**Activity**
Return every line of the rows below word for word, leaving out the pictures.

Data visualization images:
━━━━
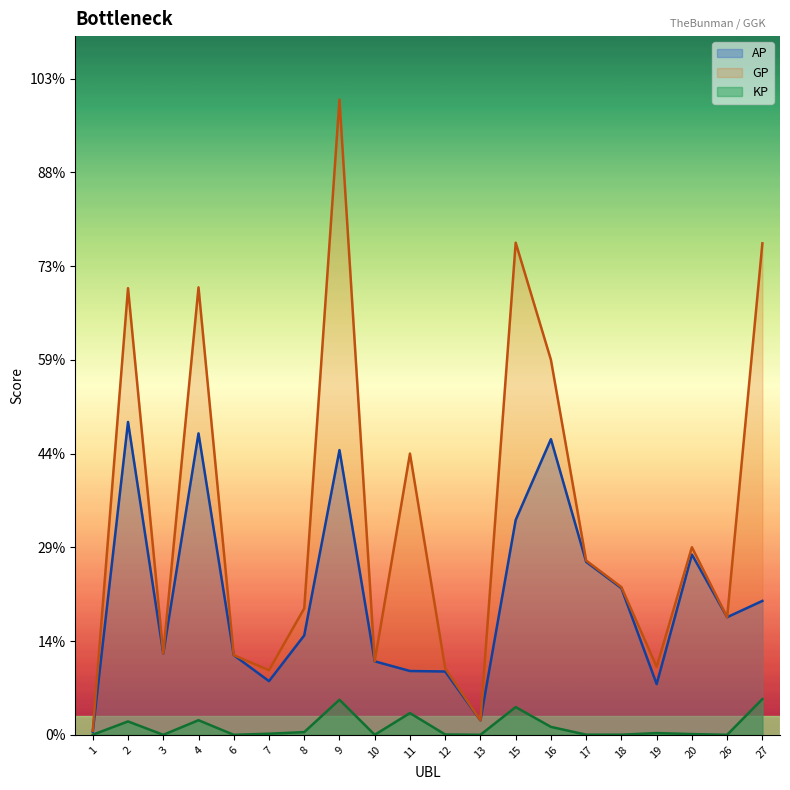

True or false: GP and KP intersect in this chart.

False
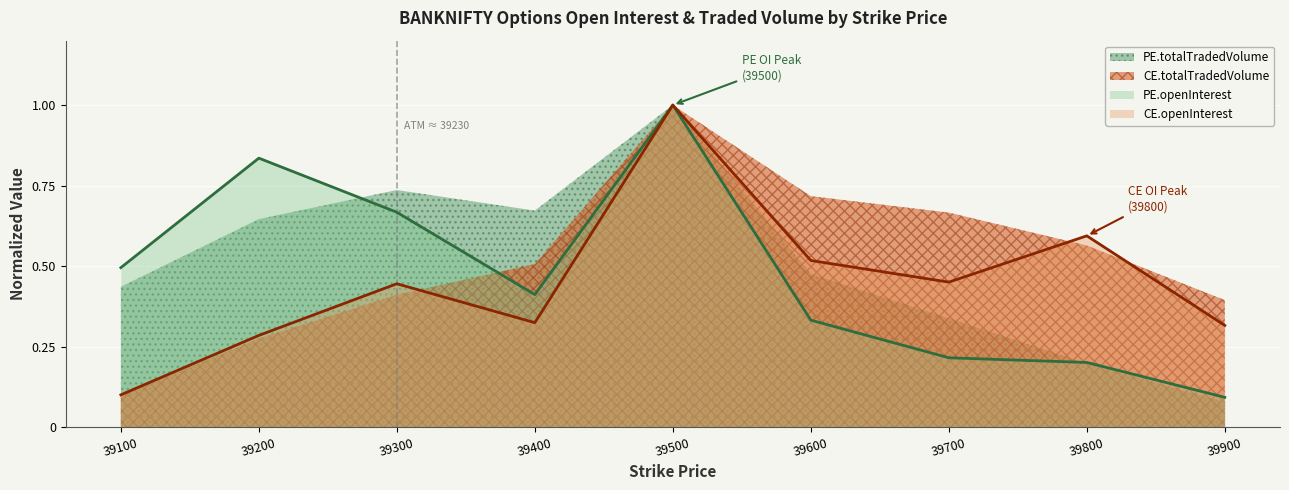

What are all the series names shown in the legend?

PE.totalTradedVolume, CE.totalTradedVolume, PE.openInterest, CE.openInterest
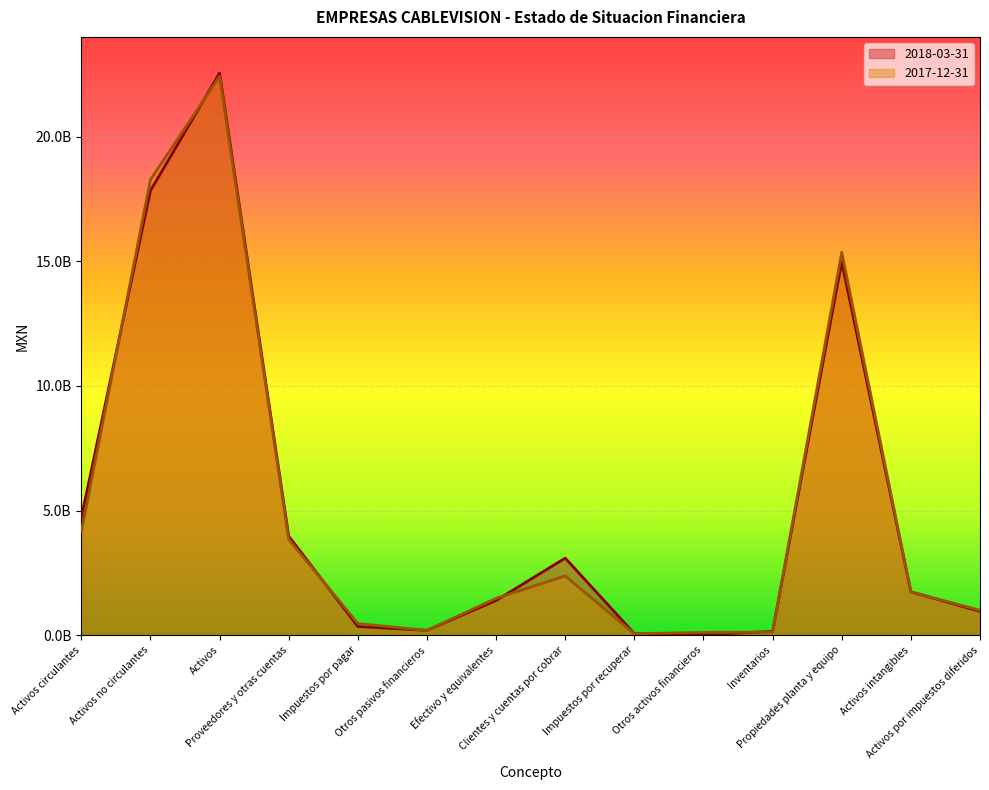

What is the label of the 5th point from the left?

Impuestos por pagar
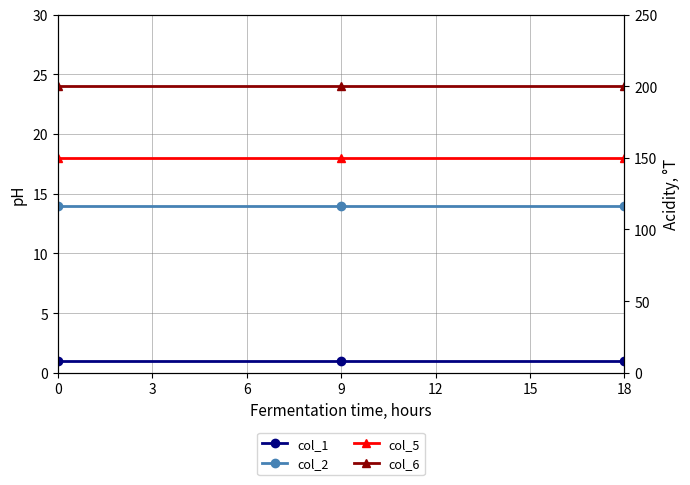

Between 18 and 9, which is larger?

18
━━━━
**Task result**
True or false: GP and KP intersect in this chart.

False

What are all the series names shown in the legend?

PE.totalTradedVolume, CE.totalTradedVolume, PE.openInterest, CE.openInterest

What is the label of the 5th point from the left?

Impuestos por pagar

Between 18 and 9, which is larger?

18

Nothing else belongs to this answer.